• _DIRECTIONS FOR THIS TASK_:
Please write out every line of text in the rows below, word for word, and leave the pictures out of your answer.

• _MATERIAL PROVIDED_:
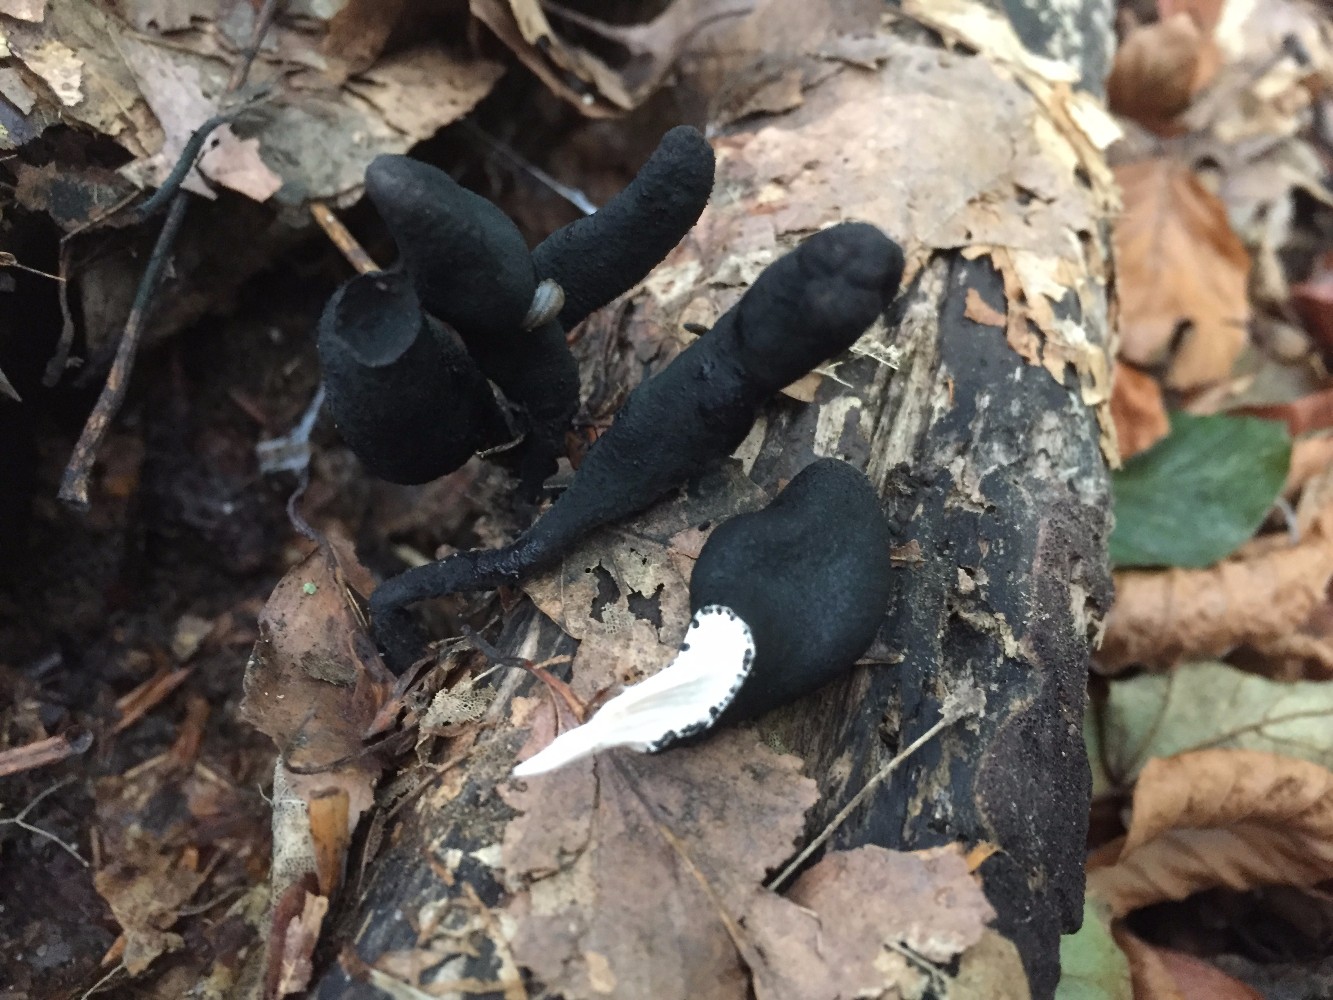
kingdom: Fungi
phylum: Ascomycota
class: Sordariomycetes
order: Xylariales
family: Xylariaceae
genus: Xylaria
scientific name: Xylaria longipes
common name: slank stødsvamp
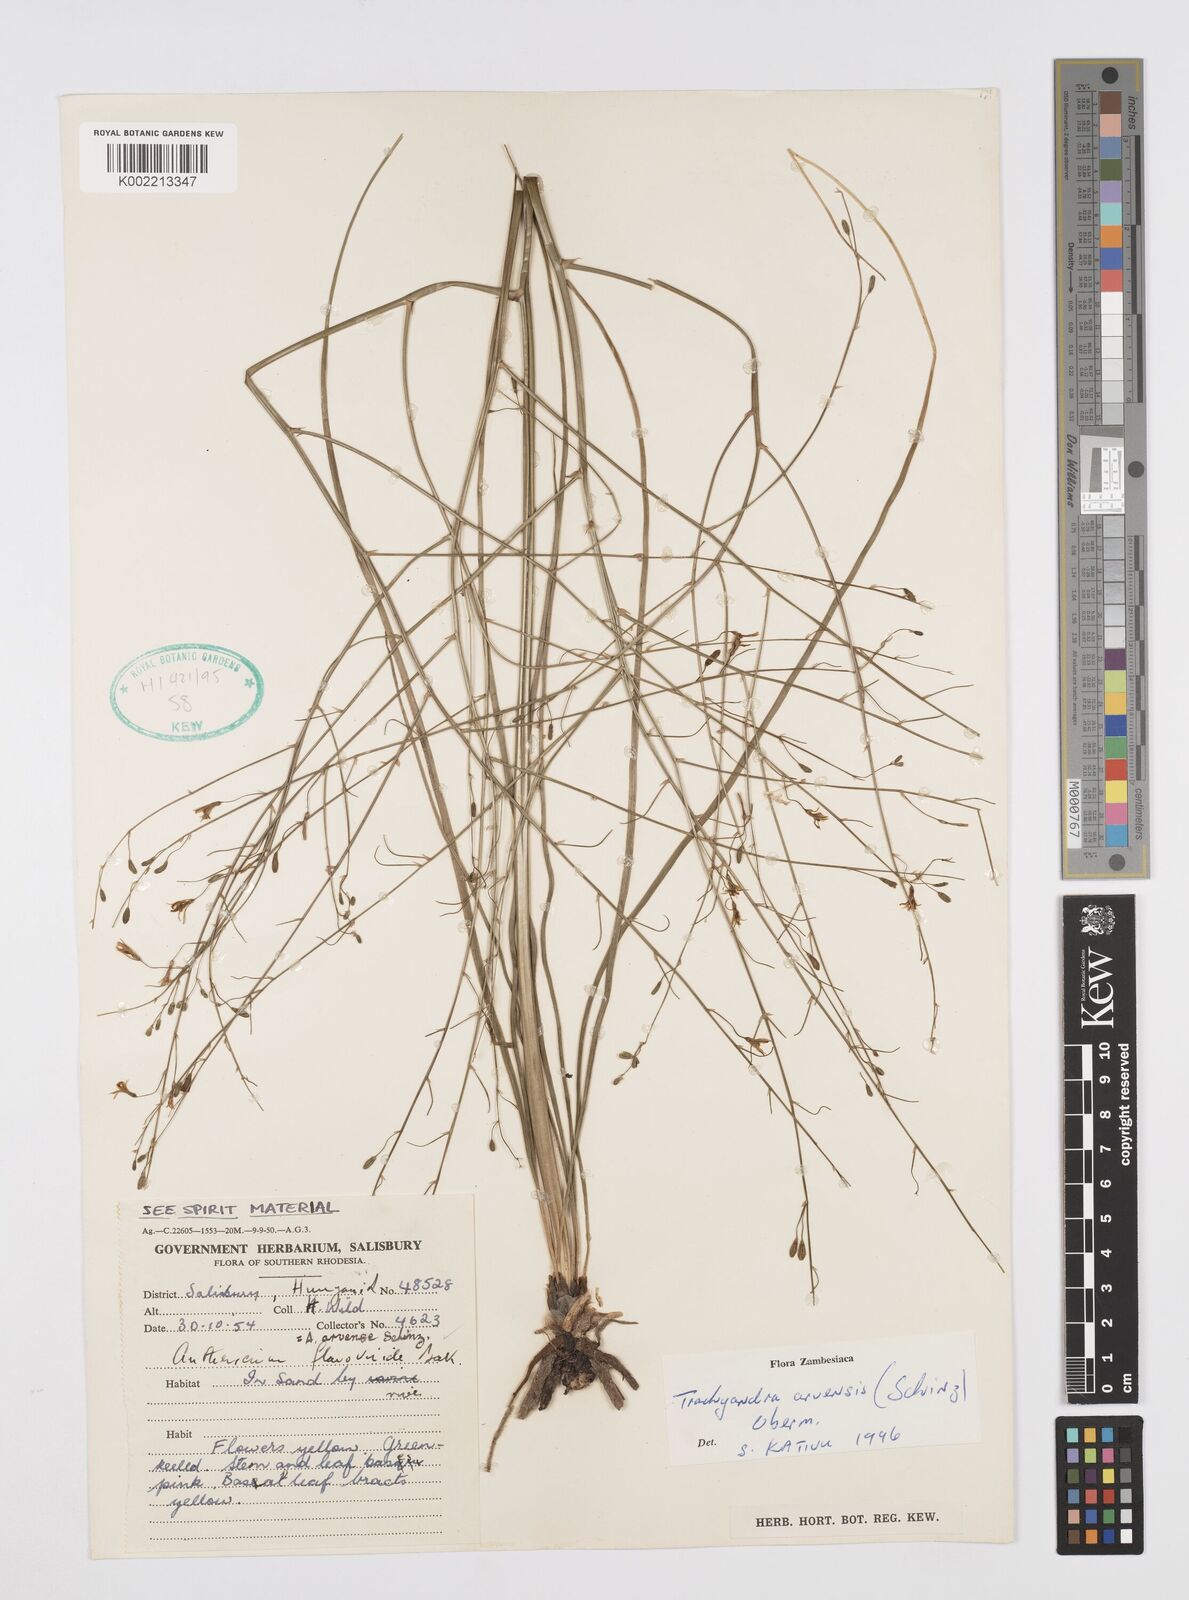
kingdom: Plantae
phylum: Tracheophyta
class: Liliopsida
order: Asparagales
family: Asphodelaceae
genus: Trachyandra
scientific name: Trachyandra arvensis
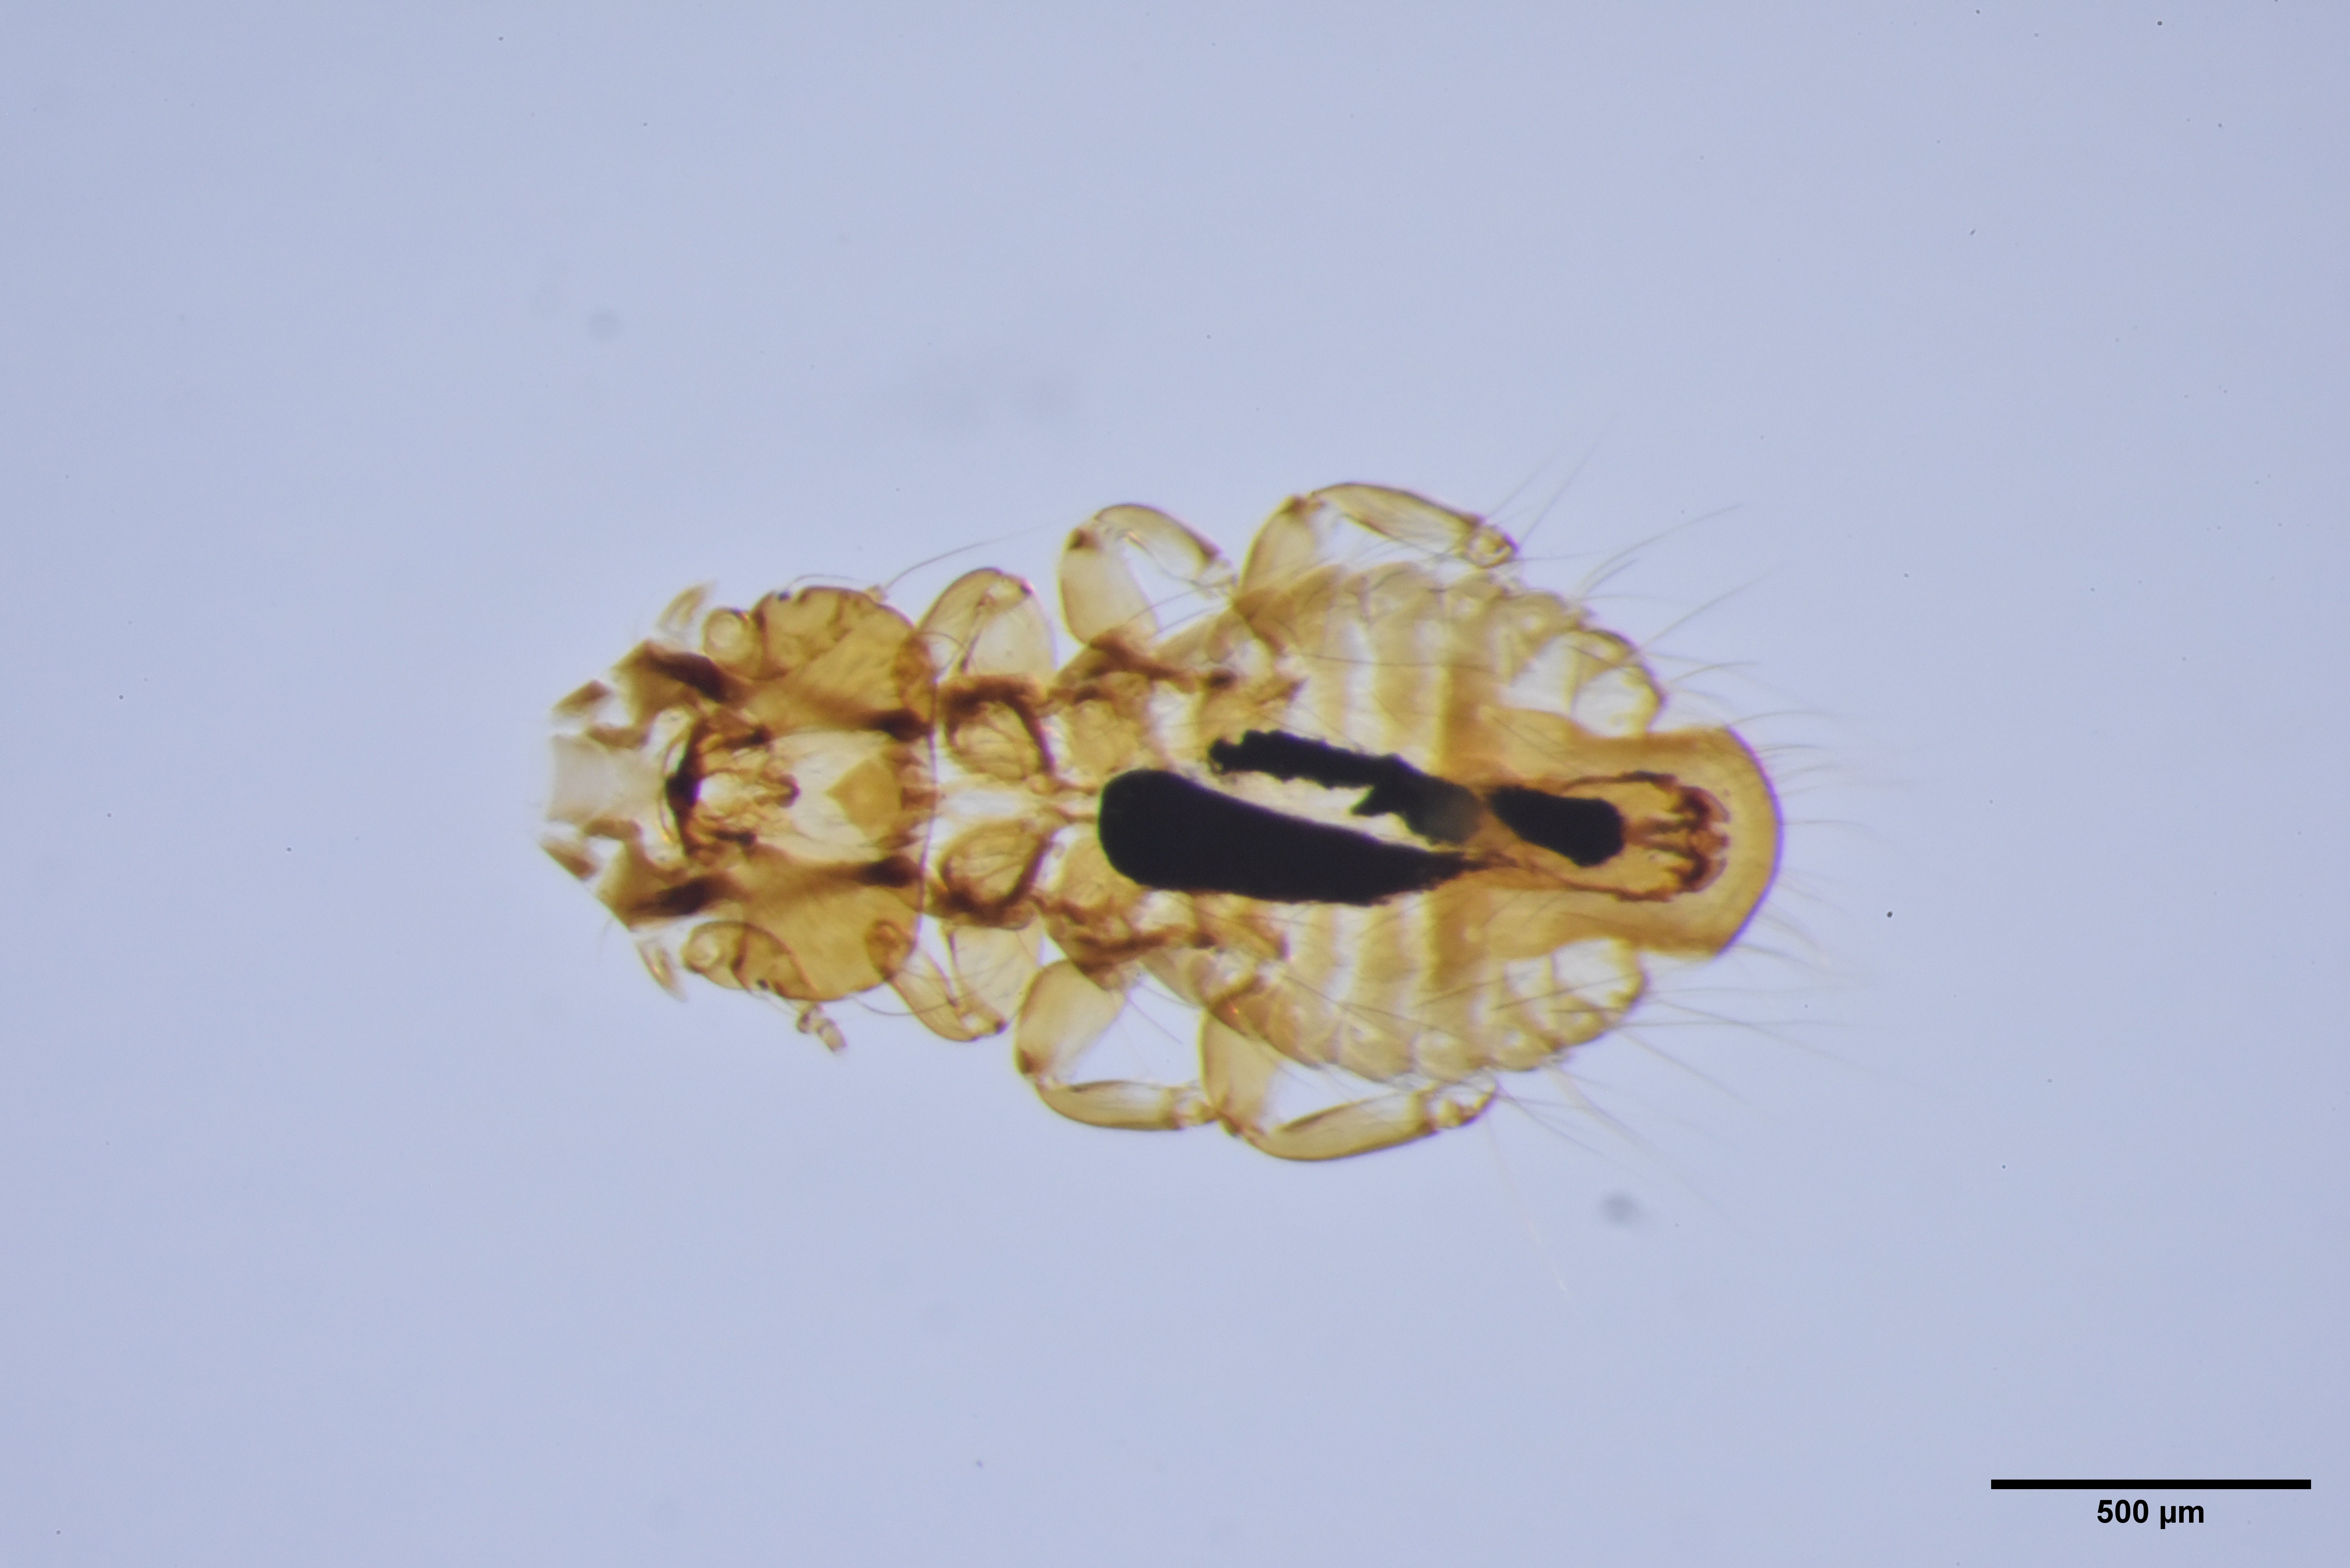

• _PROBLEM SOLUTION_:
kingdom: Fungi
phylum: Ascomycota
class: Sordariomycetes
order: Xylariales
family: Xylariaceae
genus: Xylaria
scientific name: Xylaria longipes
common name: slank stødsvamp
kingdom: Plantae
phylum: Tracheophyta
class: Liliopsida
order: Asparagales
family: Asphodelaceae
genus: Trachyandra
scientific name: Trachyandra arvensis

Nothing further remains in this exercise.